The first building on K-State's Olathe campus will be the $28 million National Institute for Animal Health and Food Safety. It will house educational and laboratory spaces to support research, education and technology commercialization in animal health and food safety. The approximately 108,000 square foot building is being designed and built by 360 Architecture and the Weitz Company, and should be complete by late 2010 or early 2011.
At the ground-breaking ceremony, Dan Richardson, chief executive officer of K-State's Olathe campus, thanked several partners who have helped make the campus a reality. The partners include the city of Olathe, which provided the land for the campus, and the taxpayers of Johnson County, who approved a one-eighth cent sales tax to support the Olathe campus and other projects as part of the Johnson County Education Research Triangle.
"We know the expectations here and we will return on that investment," Richardson said.

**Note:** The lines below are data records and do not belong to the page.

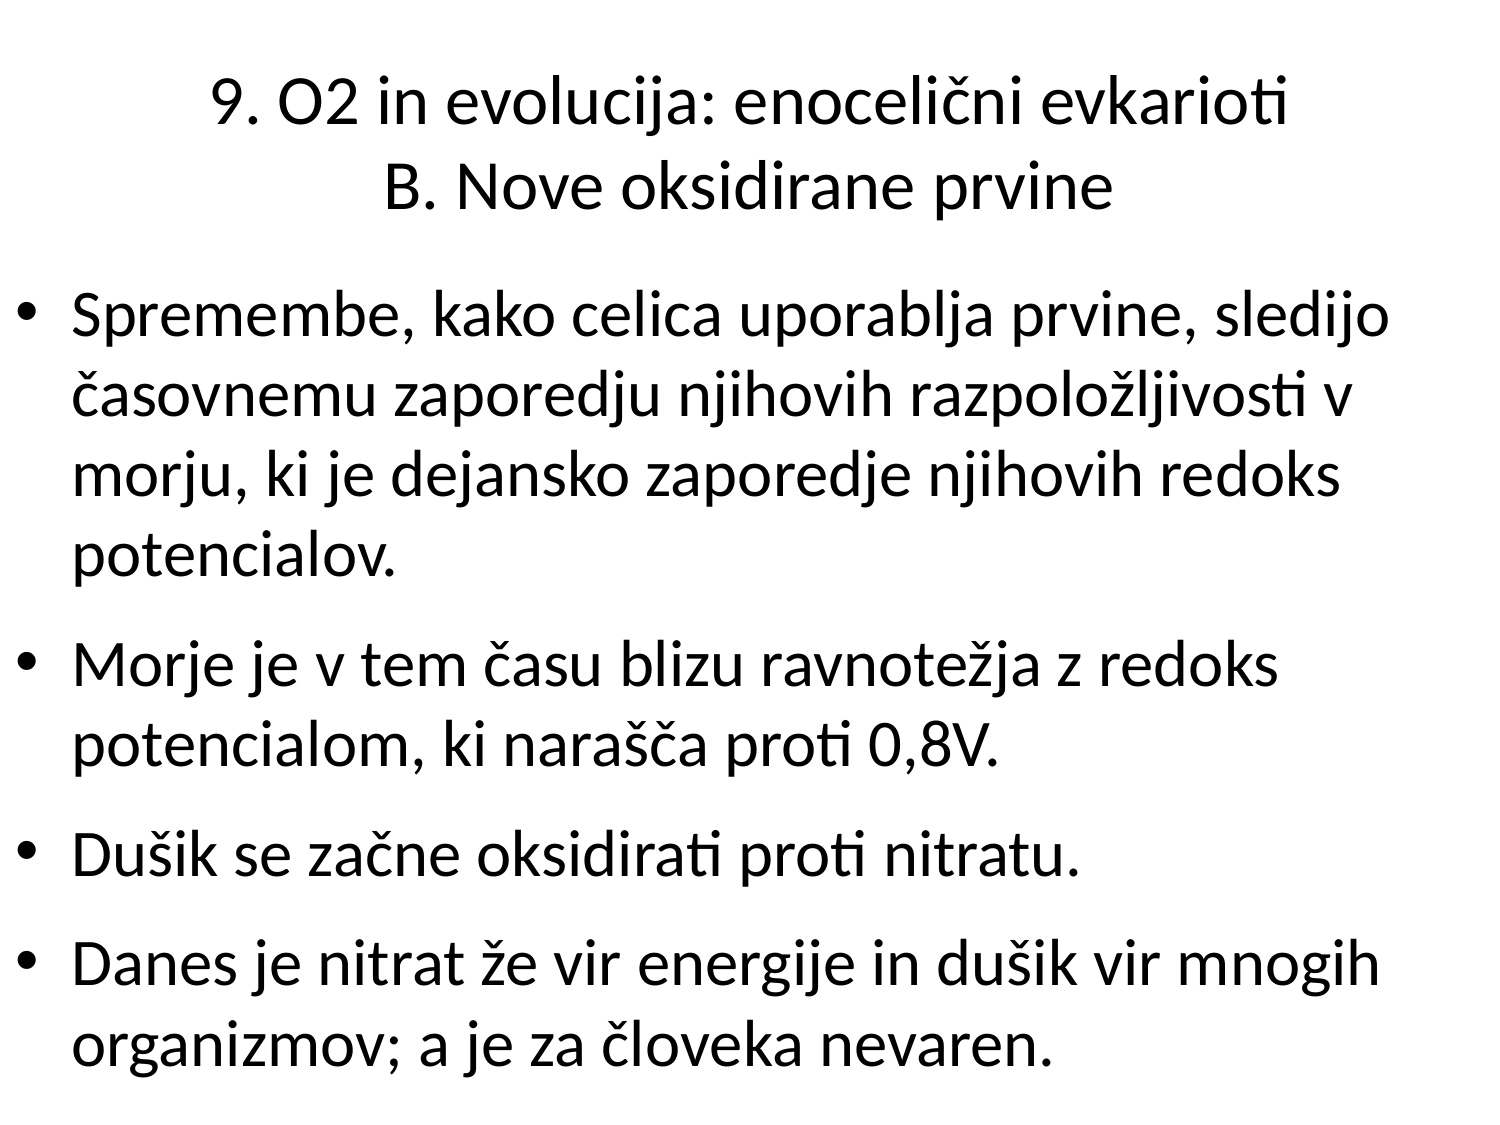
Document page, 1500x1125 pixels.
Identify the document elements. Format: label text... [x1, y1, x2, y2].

title 9. O2 in evolucija: enocelični evkarioti B. Nove oksidirane prvine [75, 45, 1425, 233]
list Spremembe, kako celica uporablja prvine, sledijo časovnemu zaporedju njihovih razpoložljivosti v morju, ki je dejansko zaporedje njihovih redoks potencialov. Morje je v tem času blizu ravnotežja z redoks potencialom, ki narašča proti 0,8V. Dušik se začne oksidirati proti nitratu. Danes je nitrat že vir energije in dušik vir mnogih organizmov; a je za človeka nevaren. [0, 262, 1500, 1125]
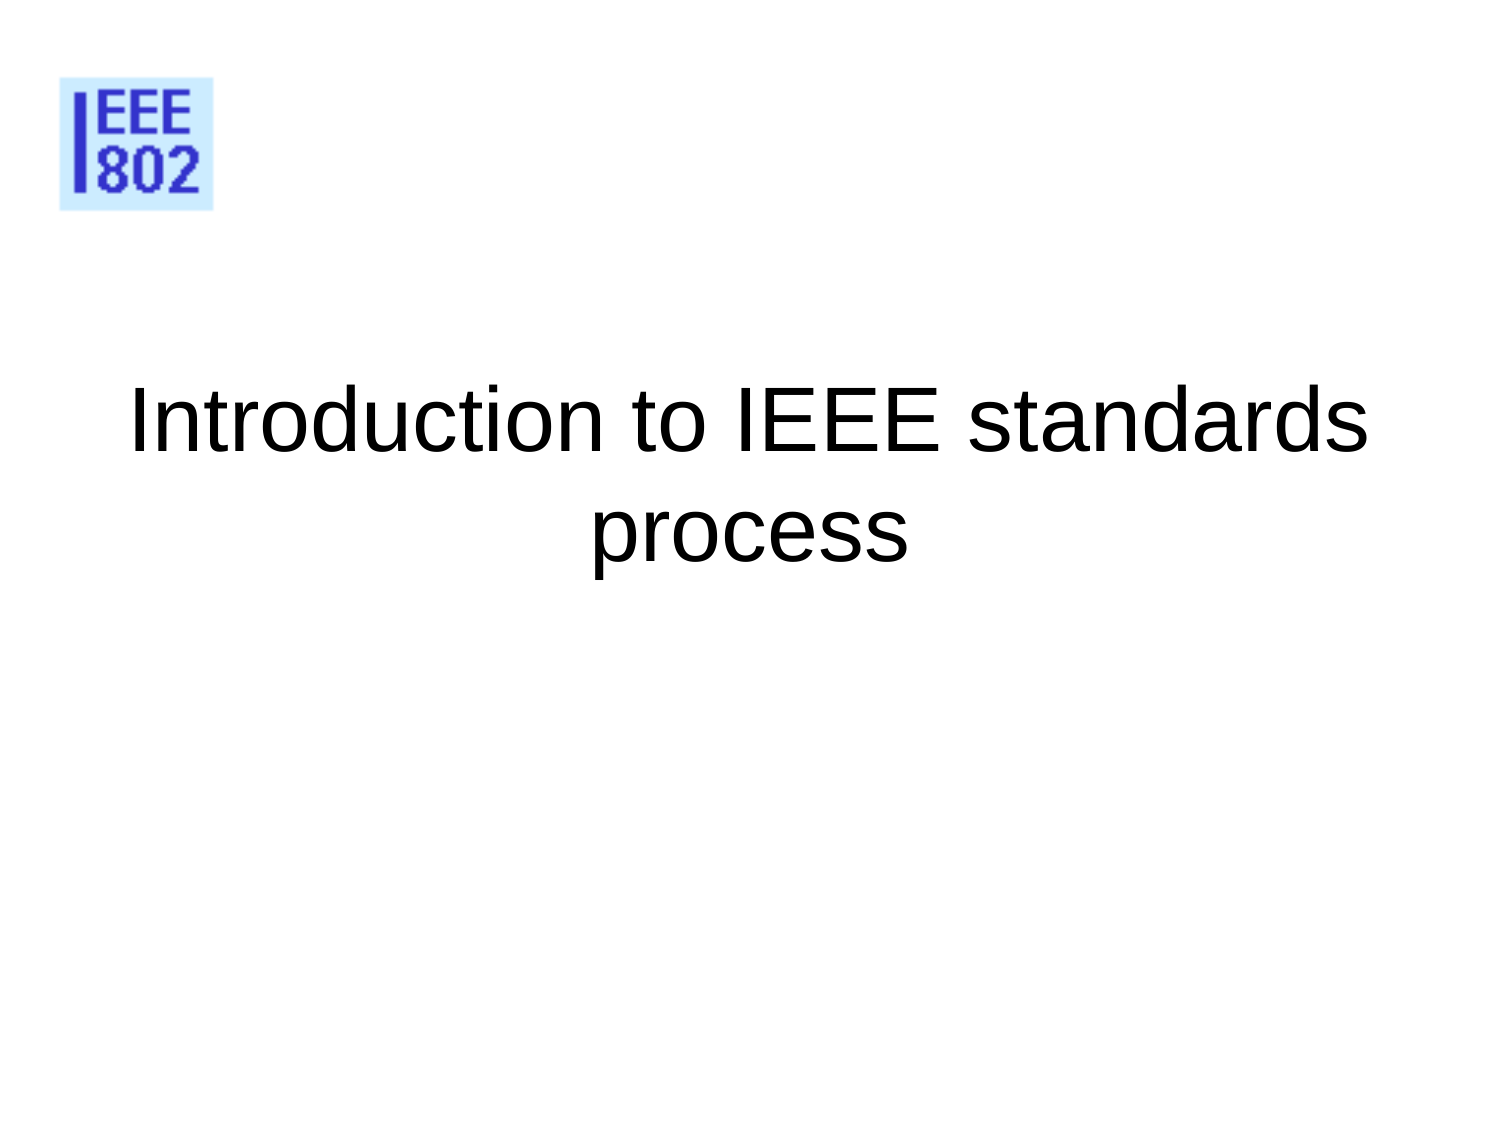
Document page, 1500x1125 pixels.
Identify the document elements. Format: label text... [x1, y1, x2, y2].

K-State's Olathe campus is the academic research presence within the Kansas Bioscience Park. The campus provides a direct link to K-State's many resources while also giving K-State greater visibility and access to the heart of the Animal Health Corridor. Initially, the campus will focus on commercially viable applied research and technology discovery in animal health and food safety and security.The Kansas Bioscience Authority also will build a bioscience-focused accelerator and incubator facilities in the park designed to advance technology and attract life science start-ups that spin off research from K-State and elsewhere.